The Self-Directed Search
John L. Holland Johns Hopkins University
Jack R. Rayman Pennsylvania State University
This chapter reports the origin and development of the Self-Directed Search (SDS; Holland, 1985b), its application to career counseling and other forms of career assistance, and an account of future research and development possibilities. Our goal was to provide a more complete account of why and how the SDS was developed, evaluated and revised, and how it may be revised in the future. In doing so we have written a more comprehensive history than test manuals or journal articles permit. Such reports typically provide an incomplete and somewhat misleading account of how test development has proceeded by omitting the role of a developer's experience, judgment, and occasional irrationality, and by omitting the influence of colleagues, publishers, test-takers, opportunities, and obstacles.
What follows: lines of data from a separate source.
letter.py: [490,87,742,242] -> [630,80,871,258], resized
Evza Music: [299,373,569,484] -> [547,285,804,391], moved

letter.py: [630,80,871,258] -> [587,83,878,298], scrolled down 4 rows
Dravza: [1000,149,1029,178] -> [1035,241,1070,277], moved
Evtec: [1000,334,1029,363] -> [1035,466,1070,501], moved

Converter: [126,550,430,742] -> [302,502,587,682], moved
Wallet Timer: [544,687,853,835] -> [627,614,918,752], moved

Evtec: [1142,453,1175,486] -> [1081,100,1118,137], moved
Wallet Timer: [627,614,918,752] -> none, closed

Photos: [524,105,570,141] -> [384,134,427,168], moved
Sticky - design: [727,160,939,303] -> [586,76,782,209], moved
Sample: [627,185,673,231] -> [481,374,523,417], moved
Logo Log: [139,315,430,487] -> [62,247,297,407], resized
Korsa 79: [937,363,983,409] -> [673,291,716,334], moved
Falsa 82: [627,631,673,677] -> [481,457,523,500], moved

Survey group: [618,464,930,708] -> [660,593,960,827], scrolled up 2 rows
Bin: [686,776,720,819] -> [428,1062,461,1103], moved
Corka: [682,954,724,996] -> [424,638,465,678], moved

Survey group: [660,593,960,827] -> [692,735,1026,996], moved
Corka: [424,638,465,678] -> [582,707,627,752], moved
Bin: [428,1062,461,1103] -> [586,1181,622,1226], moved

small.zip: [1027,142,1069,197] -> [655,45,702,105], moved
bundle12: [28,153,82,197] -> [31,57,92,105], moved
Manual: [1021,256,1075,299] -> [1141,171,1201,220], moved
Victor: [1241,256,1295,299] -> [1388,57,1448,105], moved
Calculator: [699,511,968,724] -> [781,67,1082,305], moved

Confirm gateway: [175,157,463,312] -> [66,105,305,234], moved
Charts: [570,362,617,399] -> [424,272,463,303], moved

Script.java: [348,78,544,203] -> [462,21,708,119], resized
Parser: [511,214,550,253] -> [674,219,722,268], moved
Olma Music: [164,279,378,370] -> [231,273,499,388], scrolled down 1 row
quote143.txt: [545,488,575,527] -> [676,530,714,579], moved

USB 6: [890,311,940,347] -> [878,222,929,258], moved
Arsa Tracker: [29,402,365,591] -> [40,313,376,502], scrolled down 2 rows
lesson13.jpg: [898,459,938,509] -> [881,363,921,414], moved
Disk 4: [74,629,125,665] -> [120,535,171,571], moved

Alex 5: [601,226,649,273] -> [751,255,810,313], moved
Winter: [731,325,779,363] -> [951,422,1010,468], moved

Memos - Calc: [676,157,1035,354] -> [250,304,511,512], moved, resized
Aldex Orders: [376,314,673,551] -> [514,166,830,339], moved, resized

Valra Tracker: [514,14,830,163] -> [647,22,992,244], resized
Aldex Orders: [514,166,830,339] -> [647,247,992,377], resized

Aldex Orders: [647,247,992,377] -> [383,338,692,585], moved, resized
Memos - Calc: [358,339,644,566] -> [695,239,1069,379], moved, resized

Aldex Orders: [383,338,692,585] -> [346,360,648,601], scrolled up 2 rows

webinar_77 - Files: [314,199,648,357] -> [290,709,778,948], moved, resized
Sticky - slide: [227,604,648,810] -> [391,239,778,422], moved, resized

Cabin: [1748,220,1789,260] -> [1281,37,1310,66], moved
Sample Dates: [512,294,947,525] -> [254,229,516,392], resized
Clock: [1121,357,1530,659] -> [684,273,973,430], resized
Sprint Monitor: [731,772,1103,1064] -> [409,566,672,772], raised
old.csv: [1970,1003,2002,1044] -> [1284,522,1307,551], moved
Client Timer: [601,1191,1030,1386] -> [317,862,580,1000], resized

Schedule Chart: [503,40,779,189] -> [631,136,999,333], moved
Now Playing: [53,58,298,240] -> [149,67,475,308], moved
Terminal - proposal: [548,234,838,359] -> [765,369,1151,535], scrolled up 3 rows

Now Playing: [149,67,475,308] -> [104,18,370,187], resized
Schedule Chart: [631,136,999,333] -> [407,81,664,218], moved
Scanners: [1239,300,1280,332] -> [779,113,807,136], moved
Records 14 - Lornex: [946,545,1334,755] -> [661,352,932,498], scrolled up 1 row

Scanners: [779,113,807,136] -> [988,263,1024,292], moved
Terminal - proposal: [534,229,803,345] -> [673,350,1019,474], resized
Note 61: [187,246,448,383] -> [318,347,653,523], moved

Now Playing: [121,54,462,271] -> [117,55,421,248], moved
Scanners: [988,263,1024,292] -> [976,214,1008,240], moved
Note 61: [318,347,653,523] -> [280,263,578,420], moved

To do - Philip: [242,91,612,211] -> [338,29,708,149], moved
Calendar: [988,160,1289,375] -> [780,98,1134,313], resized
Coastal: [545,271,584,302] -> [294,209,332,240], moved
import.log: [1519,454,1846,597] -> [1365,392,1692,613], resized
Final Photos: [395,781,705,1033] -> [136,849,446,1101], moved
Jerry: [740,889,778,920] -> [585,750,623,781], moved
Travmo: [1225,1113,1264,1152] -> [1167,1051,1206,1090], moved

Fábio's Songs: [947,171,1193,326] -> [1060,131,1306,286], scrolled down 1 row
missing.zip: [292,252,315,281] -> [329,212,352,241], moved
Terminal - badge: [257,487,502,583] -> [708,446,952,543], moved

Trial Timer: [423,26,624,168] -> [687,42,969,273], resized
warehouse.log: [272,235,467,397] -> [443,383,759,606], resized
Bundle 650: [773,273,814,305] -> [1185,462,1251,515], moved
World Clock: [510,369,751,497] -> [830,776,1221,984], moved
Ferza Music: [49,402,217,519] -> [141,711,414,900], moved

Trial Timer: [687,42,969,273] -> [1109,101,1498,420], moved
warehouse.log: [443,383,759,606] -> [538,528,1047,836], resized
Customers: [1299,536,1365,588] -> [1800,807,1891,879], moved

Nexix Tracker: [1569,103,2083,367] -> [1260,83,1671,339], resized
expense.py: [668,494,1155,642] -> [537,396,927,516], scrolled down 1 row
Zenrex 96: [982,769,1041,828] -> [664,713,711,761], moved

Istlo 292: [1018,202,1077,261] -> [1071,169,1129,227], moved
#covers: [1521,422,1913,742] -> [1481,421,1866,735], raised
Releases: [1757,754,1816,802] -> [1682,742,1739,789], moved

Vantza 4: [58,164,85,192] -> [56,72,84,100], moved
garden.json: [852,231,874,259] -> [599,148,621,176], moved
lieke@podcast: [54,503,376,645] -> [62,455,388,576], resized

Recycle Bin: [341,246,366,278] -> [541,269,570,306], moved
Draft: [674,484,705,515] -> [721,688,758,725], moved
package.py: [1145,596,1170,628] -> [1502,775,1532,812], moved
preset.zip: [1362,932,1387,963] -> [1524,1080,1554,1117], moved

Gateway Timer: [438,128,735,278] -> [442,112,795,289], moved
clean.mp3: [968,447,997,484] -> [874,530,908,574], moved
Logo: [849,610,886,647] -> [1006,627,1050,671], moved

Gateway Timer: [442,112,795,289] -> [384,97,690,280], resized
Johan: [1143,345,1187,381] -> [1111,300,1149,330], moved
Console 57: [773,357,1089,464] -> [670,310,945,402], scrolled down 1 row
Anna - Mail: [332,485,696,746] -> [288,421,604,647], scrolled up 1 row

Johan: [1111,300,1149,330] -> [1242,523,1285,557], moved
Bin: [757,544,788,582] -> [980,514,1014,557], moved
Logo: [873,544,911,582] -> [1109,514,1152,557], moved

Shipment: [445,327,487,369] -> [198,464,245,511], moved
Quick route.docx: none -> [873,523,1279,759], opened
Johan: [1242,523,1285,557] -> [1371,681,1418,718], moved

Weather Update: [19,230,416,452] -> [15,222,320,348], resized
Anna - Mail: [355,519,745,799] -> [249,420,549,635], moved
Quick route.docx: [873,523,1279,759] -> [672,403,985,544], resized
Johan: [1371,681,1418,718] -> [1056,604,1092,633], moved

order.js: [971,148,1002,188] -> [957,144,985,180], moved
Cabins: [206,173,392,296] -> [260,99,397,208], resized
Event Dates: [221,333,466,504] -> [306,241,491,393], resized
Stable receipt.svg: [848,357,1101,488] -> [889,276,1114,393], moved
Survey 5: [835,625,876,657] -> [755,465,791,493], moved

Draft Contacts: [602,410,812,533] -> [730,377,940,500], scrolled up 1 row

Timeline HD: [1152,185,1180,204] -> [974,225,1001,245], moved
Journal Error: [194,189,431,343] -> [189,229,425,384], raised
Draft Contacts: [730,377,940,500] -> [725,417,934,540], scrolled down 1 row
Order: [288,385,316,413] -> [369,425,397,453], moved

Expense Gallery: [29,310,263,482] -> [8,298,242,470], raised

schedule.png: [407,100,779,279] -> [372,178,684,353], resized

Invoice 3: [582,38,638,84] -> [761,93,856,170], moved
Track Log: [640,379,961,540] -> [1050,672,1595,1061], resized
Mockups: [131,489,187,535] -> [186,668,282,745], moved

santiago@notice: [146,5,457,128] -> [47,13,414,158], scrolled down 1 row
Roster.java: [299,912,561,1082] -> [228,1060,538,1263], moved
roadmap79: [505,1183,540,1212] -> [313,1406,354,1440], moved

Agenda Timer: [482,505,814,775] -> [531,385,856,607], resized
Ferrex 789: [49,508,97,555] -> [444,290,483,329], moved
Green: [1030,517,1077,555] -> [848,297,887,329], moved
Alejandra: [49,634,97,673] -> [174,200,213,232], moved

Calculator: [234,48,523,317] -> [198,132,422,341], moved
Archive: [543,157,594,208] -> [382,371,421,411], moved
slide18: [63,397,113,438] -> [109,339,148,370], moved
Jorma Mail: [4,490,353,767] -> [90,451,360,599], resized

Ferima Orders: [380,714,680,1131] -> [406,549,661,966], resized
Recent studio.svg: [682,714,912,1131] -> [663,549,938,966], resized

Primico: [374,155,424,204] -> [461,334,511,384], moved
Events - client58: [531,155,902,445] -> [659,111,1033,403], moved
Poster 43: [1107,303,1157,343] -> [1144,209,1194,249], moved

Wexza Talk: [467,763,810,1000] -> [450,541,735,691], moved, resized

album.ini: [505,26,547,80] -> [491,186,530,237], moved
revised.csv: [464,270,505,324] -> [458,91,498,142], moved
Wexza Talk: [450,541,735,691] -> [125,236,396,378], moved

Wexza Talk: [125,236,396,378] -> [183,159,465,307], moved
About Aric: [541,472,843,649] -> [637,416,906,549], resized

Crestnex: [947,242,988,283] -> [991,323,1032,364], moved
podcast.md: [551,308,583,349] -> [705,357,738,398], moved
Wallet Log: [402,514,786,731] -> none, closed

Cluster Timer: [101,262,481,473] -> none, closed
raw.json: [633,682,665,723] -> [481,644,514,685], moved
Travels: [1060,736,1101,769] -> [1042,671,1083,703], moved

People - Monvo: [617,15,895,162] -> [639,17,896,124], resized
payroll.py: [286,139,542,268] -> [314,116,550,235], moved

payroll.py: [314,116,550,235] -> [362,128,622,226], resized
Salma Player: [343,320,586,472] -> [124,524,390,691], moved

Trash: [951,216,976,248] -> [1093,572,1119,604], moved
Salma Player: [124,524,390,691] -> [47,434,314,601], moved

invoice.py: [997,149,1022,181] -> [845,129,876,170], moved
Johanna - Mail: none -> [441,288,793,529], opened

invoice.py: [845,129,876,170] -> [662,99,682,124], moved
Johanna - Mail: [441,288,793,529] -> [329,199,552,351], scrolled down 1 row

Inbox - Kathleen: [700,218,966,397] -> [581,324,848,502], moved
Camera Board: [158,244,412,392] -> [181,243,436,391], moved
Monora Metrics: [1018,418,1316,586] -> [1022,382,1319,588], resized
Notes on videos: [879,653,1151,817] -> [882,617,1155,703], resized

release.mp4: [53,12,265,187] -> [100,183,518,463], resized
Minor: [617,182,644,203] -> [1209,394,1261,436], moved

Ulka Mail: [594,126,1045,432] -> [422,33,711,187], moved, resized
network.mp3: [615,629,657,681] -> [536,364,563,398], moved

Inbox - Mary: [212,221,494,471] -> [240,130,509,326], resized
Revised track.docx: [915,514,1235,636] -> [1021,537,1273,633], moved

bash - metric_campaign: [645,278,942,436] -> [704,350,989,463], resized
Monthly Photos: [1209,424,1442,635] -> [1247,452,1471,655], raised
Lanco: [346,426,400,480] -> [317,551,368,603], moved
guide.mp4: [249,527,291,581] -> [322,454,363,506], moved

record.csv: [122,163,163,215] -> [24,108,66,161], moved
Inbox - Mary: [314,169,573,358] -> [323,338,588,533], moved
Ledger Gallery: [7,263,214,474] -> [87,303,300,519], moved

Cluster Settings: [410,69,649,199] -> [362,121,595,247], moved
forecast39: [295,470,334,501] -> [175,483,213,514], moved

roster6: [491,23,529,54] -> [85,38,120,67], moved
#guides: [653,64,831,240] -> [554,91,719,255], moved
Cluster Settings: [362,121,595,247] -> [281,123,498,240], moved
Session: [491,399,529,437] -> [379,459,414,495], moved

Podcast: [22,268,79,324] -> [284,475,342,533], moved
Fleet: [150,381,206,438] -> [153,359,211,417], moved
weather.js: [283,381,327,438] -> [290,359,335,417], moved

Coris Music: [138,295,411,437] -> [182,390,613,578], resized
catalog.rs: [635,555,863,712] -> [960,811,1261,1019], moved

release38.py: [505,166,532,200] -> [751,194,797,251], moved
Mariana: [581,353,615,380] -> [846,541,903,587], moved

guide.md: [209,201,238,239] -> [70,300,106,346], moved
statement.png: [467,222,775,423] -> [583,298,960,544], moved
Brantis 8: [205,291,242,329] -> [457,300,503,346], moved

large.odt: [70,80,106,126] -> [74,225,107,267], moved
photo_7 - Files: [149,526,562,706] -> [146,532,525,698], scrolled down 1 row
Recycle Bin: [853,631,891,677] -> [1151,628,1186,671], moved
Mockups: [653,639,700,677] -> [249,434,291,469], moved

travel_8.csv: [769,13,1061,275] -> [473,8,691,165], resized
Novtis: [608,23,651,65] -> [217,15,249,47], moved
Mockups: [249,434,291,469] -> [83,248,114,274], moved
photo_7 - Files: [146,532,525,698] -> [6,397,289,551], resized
In short, this chapter supplements rather than supplants the content of the SDS manual. It provides a more comprehensive and clearer understanding of the SDS and its related developments so that graduate students, practitioners, and researchers will find support and stimulation for current practice and new research.
This section reminds the reader about the essential characteristics of the SDS and makes the case for its value as an innovative vocational device.
The SDS is a self-administered, self-scored, and self-interpreted vocational counseling tool. It includes two booklets: an assessment booklet and an occupational classification booklet.